(Records excerpted from a collection)
#####
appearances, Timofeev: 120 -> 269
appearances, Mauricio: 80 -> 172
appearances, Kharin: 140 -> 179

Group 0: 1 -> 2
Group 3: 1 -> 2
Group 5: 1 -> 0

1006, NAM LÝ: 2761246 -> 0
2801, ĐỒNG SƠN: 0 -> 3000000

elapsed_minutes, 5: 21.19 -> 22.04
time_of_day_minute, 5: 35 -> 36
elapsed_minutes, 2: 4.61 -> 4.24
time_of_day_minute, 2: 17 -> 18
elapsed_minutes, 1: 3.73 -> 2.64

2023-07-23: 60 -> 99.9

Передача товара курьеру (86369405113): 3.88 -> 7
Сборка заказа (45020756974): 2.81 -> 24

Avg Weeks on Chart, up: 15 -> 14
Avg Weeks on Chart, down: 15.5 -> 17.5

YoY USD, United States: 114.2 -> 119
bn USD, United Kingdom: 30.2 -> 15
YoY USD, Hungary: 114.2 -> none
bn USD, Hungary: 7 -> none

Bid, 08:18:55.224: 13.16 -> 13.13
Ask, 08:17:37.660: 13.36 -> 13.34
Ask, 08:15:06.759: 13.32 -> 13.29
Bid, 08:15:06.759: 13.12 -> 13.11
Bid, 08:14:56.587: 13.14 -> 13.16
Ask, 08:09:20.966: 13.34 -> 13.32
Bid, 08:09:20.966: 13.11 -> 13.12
#####
_WORK ORDER_.
The answer consists of the line holding "Avg Weeks on Chart, down: 15.5 -> 17.5" and every line after it up to the end of the records, word for word.

_OUTPUT_.
Avg Weeks on Chart, down: 15.5 -> 17.5

YoY USD, United States: 114.2 -> 119
bn USD, United Kingdom: 30.2 -> 15
YoY USD, Hungary: 114.2 -> none
bn USD, Hungary: 7 -> none

Bid, 08:18:55.224: 13.16 -> 13.13
Ask, 08:17:37.660: 13.36 -> 13.34
Ask, 08:15:06.759: 13.32 -> 13.29
Bid, 08:15:06.759: 13.12 -> 13.11
Bid, 08:14:56.587: 13.14 -> 13.16
Ask, 08:09:20.966: 13.34 -> 13.32
Bid, 08:09:20.966: 13.11 -> 13.12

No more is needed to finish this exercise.